BEGIN Extracted text

SOLVED

Power Query List

Copper Contributor

Hi all, could anyone please help with M language to show how to calculate project allocation dynamically when number of projects can be changed in the example provided, e.g. Project 1 allocation = Cost * Project 1 and so on.

DON_DCS_0-1688610271159.png

Thank you!

16 Replies
best response confirmed by HansVogelaar (MVP)
Solution

@DON_DCS Perhaps the attached example helps you on your way. It's a rather simplistic, step by step approach that probably can be made more effective, but then it would most likely be more difficult to follow.

 

The query unpivots the data first. Then it adds the calculation of the allocation for each row and adds a column to hold allocation column names.

Then it pivots only the columns relevant to the allocations and merges it with the original source, based on the project name. Expand the merged column based on the dynamic list of allocation column names created earlier.

 

See if you can follow the step and apply them to your own file. If not come back here.

@Riny_van_Eekelen excellent solution. Thank you very much!

@DON_DCS 

To play with code a bit

let
  Source = Excel.CurrentWorkbook(){[Name="Table2"]}[Content],

  newFieldNames = List.Transform(
    List.Skip( Table.ColumnNames( Source ), 2),
    (n) => n & " Allocation" ),
  addAllocation = Table.AddColumn(
    Source,
    "Custom",
    (r) => Record.FromList(
        List.Transform(
          List.Skip( Record.FieldValues(r), 2),
          (q) => q*Record.FieldValues(r){1}
        ),
        newFieldNames
    ) ),
  expanded = Table.ExpandRecordColumn(
    addAllocation,
    "Custom",
    newFieldNames)
in
  expanded

@SergeiBaklan this is amazing, you've used more functions than steps 🙂

I actually prefer your solution. However, can we make it more dynamic, e.g. with the List.Skip(... ,2) there. The condition here is Cost will be the key column before the table can be extended both sides left or right.

@DON_DCS 

That could be like

let
  Source = Excel.CurrentWorkbook(){[Name="Table3"]}[Content],

  names = Table.ColumnNames( Source ),
  costPosition = List.PositionOf( names, "Cost" ),
  newFieldNames = List.Transform(
    List.Skip( names, costPosition + 1),
    (n) => n & " Allocation" ),
  addAllocation = Table.AddColumn(
    Source,
    "Custom",
    (r) => Record.FromList(
        List.Transform(
          List.Skip( Record.FieldValues(r), costPosition + 1),
          (q) => q*Record.FieldValues(r){costPosition}
        ),
        newFieldNames
    ) ),
  expanded = Table.ExpandRecordColumn(
    addAllocation,
    "Custom",
    newFieldNames)

END Extracted text

Work order 1: In the Power Query thread, what does the first suggested query do to the data before adding the allocation calculation?
Work order 2: Reproduce the part of the Power Query thread starting with "I actually prefer" and going on through "left or right.".

BEGIN Data

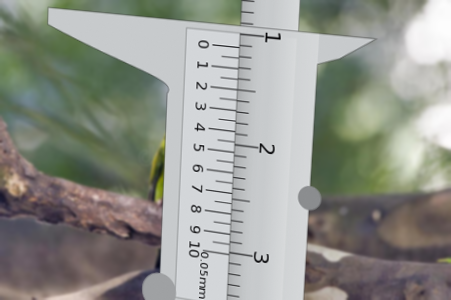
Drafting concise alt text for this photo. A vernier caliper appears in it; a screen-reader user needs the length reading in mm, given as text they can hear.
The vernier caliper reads 11.2 mm
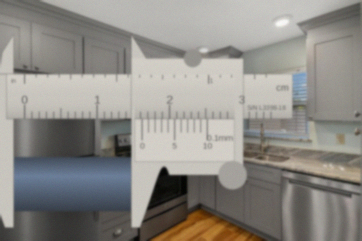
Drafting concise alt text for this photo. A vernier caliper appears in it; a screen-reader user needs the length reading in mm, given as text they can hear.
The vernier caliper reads 16.2 mm
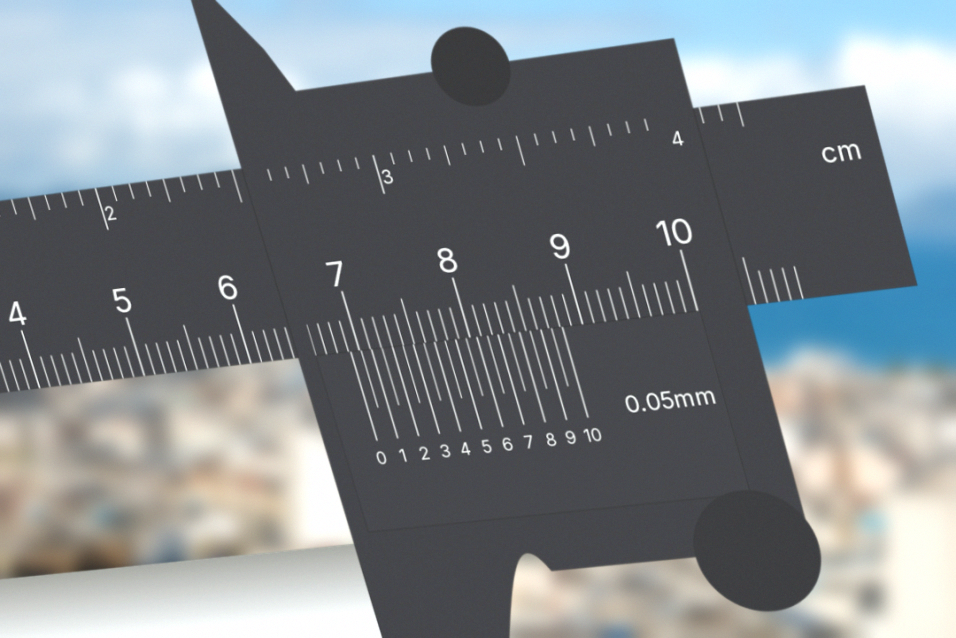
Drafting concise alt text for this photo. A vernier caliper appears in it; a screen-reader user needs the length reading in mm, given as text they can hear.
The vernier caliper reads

END Data

Answer section 1: It unpivots the data.

Answer section 2:
I actually prefer your solution. However, can we make it more dynamic, e.g. with the List.Skip(... ,2) there. The condition here is Cost will be the key column before the table can be extended both sides left or right.